PAGE TEXT:


    Maybe this is strictly a West Coast thing, where the market has so long been artificially crimped by reams of local regulations and incompetent politicians?

    Originally posted by @Alvin Sylvain :

    What I find peculiar about the phenomenon of increased foreclosures is the fact that it is happening at the same time as a hugely tight housing market where buyers are actually getting into bidding wars for what few properties are up for sale.

    I've always thought that foreclosures happened because both a person stopped paying on their mortgage, and simultaneously were unable to get cash out from selling the property. I understand the first half thanks to huge unemployment and so many companies going belly-up, but how is the second half even possible?

    Maybe this is strictly a West Coast thing, where the market has so long been artificially crimped by reams of local regulations and incompetent politicians?

YOUR GOAL: According to the foreclosure post, what is happening at the same time as increased foreclosures? The lines after this point are not needed.

Stored data entries

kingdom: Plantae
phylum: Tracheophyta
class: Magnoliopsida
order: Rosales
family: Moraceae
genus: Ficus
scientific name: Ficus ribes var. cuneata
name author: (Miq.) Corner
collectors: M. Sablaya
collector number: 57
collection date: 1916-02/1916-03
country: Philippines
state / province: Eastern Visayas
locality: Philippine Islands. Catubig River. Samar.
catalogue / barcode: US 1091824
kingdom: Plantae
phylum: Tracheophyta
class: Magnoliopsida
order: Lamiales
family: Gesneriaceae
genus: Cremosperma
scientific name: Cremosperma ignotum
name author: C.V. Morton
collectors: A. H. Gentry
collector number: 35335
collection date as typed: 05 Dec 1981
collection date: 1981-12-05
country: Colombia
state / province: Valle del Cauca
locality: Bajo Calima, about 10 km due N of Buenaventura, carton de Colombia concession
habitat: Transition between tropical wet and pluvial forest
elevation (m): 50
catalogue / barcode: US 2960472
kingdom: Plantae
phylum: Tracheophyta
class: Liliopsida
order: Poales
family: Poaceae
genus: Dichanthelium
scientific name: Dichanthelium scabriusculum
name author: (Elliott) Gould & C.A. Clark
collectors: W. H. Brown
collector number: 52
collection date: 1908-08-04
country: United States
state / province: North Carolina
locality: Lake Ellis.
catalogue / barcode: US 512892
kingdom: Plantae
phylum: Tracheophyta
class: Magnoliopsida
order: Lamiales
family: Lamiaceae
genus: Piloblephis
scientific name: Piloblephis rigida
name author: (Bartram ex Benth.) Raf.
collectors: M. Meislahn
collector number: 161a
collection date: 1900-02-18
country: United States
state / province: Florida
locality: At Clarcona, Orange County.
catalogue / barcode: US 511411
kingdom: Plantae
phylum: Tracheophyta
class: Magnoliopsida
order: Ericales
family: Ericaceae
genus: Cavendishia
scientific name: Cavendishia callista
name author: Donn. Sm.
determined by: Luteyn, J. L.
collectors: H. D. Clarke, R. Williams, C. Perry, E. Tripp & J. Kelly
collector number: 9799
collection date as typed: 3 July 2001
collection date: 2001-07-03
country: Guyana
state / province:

SOLVED EXERCISE: A hugely tight housing market, where buyers are getting into bidding wars for the few properties up for sale.